Enviada em 10/08/2021

No desenho animado “Turma da Mônica”, de Mauricio de Sousa, Mônica sofre bullying por estar acima do peso. Durante a narrativa, o autor aborda o preconceito de Cebolinha para com a jovem e expõe atos de gordofobia ao chamá-la de gorducha. Para além do cenário cinematográfico, a atual realidade enfrentada pelos brasileiros não está muito distante daquela mostrada na animação, visto que a aversão à gordura, ainda é uma verdade atual. Nesse âmbito, analisa-se que essa problemática é sistentada, sobretudo, pelo sedentarismo assim como pela escassez de alimentação saúdavel e balanceada.

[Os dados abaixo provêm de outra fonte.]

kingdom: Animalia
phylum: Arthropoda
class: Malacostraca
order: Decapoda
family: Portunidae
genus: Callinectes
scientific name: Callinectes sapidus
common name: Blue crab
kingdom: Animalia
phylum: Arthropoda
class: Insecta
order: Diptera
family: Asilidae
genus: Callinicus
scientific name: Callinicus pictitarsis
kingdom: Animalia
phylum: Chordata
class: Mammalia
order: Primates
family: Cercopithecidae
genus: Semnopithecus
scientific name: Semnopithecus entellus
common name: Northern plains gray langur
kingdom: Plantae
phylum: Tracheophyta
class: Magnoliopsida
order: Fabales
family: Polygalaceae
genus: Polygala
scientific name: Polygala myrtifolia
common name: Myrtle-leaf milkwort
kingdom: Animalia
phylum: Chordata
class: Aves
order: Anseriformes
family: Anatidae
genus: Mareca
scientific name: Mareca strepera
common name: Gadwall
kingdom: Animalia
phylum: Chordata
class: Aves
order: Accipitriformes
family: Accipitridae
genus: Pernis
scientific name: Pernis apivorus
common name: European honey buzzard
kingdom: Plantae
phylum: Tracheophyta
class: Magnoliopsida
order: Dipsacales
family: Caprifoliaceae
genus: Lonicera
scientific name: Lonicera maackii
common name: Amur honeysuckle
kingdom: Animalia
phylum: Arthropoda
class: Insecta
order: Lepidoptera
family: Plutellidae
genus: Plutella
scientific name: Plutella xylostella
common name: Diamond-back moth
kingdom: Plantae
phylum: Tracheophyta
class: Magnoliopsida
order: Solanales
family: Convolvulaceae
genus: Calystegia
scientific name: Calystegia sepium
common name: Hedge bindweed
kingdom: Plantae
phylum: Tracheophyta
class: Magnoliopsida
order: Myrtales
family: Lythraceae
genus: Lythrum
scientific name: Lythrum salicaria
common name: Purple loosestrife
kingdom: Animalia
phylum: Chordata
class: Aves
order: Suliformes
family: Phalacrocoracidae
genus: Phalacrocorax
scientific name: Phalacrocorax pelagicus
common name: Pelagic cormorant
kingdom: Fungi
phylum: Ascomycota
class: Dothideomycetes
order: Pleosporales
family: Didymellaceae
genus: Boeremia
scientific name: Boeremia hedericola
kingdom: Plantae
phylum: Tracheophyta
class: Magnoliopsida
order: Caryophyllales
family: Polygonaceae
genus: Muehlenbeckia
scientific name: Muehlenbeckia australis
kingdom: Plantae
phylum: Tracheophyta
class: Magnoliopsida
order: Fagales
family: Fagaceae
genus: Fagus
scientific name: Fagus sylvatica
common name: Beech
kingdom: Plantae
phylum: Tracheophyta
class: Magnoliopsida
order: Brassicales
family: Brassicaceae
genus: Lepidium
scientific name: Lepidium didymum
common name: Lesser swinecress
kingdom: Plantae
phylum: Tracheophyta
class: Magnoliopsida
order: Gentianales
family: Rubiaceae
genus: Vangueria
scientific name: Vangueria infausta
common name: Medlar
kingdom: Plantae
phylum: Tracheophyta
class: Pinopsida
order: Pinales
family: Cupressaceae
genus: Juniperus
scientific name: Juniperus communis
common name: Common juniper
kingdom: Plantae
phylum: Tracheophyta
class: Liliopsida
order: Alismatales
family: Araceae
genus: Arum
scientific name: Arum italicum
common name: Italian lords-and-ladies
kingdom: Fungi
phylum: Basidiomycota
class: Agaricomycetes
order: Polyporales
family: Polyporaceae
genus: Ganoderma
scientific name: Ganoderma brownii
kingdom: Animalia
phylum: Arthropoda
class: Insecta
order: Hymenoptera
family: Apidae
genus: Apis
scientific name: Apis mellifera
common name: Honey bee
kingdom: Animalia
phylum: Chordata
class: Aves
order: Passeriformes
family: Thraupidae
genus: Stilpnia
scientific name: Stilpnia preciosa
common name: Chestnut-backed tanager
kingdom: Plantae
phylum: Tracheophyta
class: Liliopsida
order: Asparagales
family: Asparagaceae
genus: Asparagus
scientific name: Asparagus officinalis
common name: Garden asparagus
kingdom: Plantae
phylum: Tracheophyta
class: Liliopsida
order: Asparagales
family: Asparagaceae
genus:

De início, não há como promover o controle de peso em uma sociedade marcada pela ausência de atividades físicas. Isso porque, historicamente, os governos não as trata como prioridades, o que as  condenam, muitas vezes a continuarem à mercê do alto índice de massa corporal, visto que, sem apoio e falta de infraestrutura popular se torna inviável para muitos praticar esportes e abandonar o sedentarismo. Nesse viés, de acordo com o programa Fantástico, exibido pela rede Globo, em 2020, uma a cada cinco pessoas que não praticam nenhum tipo de atividade física apresenta sobrepeso. Com efeito, a gordofobia propicia em sintomas depressivos, altos índices de ansiedade, baixo autoestima, estresse, uso de drogas e aumenta significamente a compulsão alimentar, de acordo com a revista Veja, 2019.

Além disso, nota-se que a alimentação adequada é um entrave para grande parcela dos obesos no cenário hodierno. Durante a Revolução Industrial, período histórico do século XVIII, o aumento de trabalho proporcionou mudanças na alimentação humana, pois, os alimentos eram fabricados artesanalmente e passaram a ser produzidos por poderosas fábricas. Entretanto, tais influências não trouxeram benefícios para o desenvolvimento do país, uma vez que o Brasil se tornou o maior consumidor de comidas fast-food, conforme ilustra a reportagem da tv Globo. Logo, com a falta de alimentação saudável, o índice de obesos porquanto a redução da gordofobia é duramente afetado.

Portanto, medidas devem ser tomadas para solucionar o entrave. Assim, o Governo Federal, em parceria com órgãos midiáticos, deve investir em políticas públicas que atuem como construtoras de uma “consciência mirim”, por meio de propagandas na televisão que fomentem a imaginação da criança, orientando-a da importância do consumo de alimentos saudáveis e dos benefícios da prática de atividades físicas. Em adição, esse conteúdo deve ser publicado nas redes sociais e anúncios em outdoors, gerando estímulo e informação para a população. Desse modo, exemplos como o da personagem Mônica serão menores e o índice de gordofobia em terras tupiniquins menor.